▶ _ASSIGNMENT_
Each entry must be returned exactly. None may be omitted.

▶ _RECORDS TO PROCESS_
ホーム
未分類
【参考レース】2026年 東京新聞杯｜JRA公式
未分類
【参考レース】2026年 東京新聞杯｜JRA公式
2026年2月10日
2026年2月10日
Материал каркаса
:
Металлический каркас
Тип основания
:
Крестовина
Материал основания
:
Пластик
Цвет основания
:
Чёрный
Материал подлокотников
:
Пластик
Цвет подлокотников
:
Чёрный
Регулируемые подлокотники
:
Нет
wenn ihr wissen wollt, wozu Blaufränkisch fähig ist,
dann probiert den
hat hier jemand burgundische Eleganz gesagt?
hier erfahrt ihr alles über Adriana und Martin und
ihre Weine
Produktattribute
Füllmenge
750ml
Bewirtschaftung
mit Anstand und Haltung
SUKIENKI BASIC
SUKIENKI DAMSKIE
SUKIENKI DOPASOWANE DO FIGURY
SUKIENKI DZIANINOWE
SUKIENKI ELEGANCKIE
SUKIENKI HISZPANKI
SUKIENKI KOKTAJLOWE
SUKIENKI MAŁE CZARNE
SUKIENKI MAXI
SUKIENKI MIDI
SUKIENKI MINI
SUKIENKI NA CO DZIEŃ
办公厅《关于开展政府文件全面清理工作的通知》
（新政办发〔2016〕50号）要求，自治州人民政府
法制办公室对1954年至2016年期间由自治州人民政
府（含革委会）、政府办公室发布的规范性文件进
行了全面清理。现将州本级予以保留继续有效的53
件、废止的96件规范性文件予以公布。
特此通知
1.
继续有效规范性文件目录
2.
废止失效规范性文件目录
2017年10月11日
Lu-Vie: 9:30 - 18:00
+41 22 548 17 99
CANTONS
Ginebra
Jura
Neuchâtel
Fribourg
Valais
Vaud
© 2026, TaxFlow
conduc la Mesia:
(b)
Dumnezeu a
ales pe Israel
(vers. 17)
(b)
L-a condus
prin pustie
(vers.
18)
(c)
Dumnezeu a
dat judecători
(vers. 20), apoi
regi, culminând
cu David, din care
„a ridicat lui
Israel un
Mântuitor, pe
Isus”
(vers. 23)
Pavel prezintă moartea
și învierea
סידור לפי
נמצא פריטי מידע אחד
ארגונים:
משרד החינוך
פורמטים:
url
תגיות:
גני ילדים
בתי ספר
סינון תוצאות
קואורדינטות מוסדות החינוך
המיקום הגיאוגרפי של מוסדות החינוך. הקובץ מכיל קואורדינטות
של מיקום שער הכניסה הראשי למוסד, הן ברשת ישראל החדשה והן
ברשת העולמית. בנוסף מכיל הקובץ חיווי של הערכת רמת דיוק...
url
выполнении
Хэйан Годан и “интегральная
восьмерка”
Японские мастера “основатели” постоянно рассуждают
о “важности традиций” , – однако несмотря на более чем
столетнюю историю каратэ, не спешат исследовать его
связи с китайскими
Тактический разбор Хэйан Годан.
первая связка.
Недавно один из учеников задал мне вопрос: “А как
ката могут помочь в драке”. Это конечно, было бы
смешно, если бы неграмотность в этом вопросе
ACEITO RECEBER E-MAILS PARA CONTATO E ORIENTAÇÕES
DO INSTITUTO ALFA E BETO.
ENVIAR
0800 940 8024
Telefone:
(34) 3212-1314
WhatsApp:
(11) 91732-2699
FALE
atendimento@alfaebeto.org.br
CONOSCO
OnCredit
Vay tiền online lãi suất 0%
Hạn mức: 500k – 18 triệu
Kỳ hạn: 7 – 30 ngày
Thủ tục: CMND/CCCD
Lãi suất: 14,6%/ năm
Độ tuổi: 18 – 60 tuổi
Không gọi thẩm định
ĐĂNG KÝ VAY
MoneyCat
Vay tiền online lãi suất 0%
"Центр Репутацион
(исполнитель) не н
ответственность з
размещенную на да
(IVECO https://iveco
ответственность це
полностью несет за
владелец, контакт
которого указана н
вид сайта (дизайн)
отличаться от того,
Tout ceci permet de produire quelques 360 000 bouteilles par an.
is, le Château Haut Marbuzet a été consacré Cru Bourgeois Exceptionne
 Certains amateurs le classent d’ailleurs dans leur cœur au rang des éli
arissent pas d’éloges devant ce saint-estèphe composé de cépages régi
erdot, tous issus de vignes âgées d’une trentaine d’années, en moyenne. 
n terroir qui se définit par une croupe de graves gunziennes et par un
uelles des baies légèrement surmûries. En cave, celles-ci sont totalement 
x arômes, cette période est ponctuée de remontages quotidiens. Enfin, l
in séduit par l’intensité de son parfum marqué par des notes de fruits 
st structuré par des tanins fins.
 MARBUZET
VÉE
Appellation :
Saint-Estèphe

▶ _SOLUTION FOR THIS TASK_
ホーム
未分類
【参考レース】2026年 東京新聞杯｜JRA公式
未分類
【参考レース】2026年 東京新聞杯｜JRA公式
2026年2月10日
2026年2月10日
Материал каркаса
:
Металлический каркас
Тип основания
:
Крестовина
Материал основания
:
Пластик
Цвет основания
:
Чёрный
Материал подлокотников
:
Пластик
Цвет подлокотников
:
Чёрный
Регулируемые подлокотники
:
Нет
wenn ihr wissen wollt, wozu Blaufränkisch fähig ist,
dann probiert den
hat hier jemand burgundische Eleganz gesagt?
hier erfahrt ihr alles über Adriana und Martin und
ihre Weine
Produktattribute
Füllmenge
750ml
Bewirtschaftung
mit Anstand und Haltung
SUKIENKI BASIC
SUKIENKI DAMSKIE
SUKIENKI DOPASOWANE DO FIGURY
SUKIENKI DZIANINOWE
SUKIENKI ELEGANCKIE
SUKIENKI HISZPANKI
SUKIENKI KOKTAJLOWE
SUKIENKI MAŁE CZARNE
SUKIENKI MAXI
SUKIENKI MIDI
SUKIENKI MINI
SUKIENKI NA CO DZIEŃ
办公厅《关于开展政府文件全面清理工作的通知》
（新政办发〔2016〕50号）要求，自治州人民政府
法制办公室对1954年至2016年期间由自治州人民政
府（含革委会）、政府办公室发布的规范性文件进
行了全面清理。现将州本级予以保留继续有效的53
件、废止的96件规范性文件予以公布。
特此通知
1.
继续有效规范性文件目录
2.
废止失效规范性文件目录
2017年10月11日
Lu-Vie: 9:30 - 18:00
+41 22 548 17 99
CANTONS
Ginebra
Jura
Neuchâtel
Fribourg
Valais
Vaud
© 2026, TaxFlow
conduc la Mesia:
(b)
Dumnezeu a
ales pe Israel
(vers. 17)
(b)
L-a condus
prin pustie
(vers.
18)
(c)
Dumnezeu a
dat judecători
(vers. 20), apoi
regi, culminând
cu David, din care
„a ridicat lui
Israel un
Mântuitor, pe
Isus”
(vers. 23)
Pavel prezintă moartea
și învierea
סידור לפי
נמצא פריטי מידע אחד
ארגונים:
משרד החינוך
פורמטים:
url
תגיות:
גני ילדים
בתי ספר
סינון תוצאות
קואורדינטות מוסדות החינוך
המיקום הגיאוגרפי של מוסדות החינוך. הקובץ מכיל קואורדינטות
של מיקום שער הכניסה הראשי למוסד, הן ברשת ישראל החדשה והן
ברשת העולמית. בנוסף מכיל הקובץ חיווי של הערכת רמת דיוק...
url
выполнении
Хэйан Годан и “интегральная
восьмерка”
Японские мастера “основатели” постоянно рассуждают
о “важности традиций” , – однако несмотря на более чем
столетнюю историю каратэ, не спешат исследовать его
связи с китайскими
Тактический разбор Хэйан Годан.
первая связка.
Недавно один из учеников задал мне вопрос: “А как
ката могут помочь в драке”. Это конечно, было бы
смешно, если бы неграмотность в этом вопросе
ACEITO RECEBER E-MAILS PARA CONTATO E ORIENTAÇÕES
DO INSTITUTO ALFA E BETO.
ENVIAR
0800 940 8024
Telefone:
(34) 3212-1314
WhatsApp:
(11) 91732-2699
FALE
atendimento@alfaebeto.org.br
CONOSCO
OnCredit
Vay tiền online lãi suất 0%
Hạn mức: 500k – 18 triệu
Kỳ hạn: 7 – 30 ngày
Thủ tục: CMND/CCCD
Lãi suất: 14,6%/ năm
Độ tuổi: 18 – 60 tuổi
Không gọi thẩm định
ĐĂNG KÝ VAY
MoneyCat
Vay tiền online lãi suất 0%
"Центр Репутацион
(исполнитель) не н
ответственность з
размещенную на да
(IVECO https://iveco
ответственность це
полностью несет за
владелец, контакт
которого указана н
вид сайта (дизайн)
отличаться от того,
Tout ceci permet de produire quelques 360 000 bouteilles par an.
is, le Château Haut Marbuzet a été consacré Cru Bourgeois Exceptionne
 Certains amateurs le classent d’ailleurs dans leur cœur au rang des éli
arissent pas d’éloges devant ce saint-estèphe composé de cépages régi
erdot, tous issus de vignes âgées d’une trentaine d’années, en moyenne. 
n terroir qui se définit par une croupe de graves gunziennes et par un
uelles des baies légèrement surmûries. En cave, celles-ci sont totalement 
x arômes, cette période est ponctuée de remontages quotidiens. Enfin, l
in séduit par l’intensité de son parfum marqué par des notes de fruits 
st structuré par des tanins fins.
 MARBUZET
VÉE
Appellation :
Saint-Estèphe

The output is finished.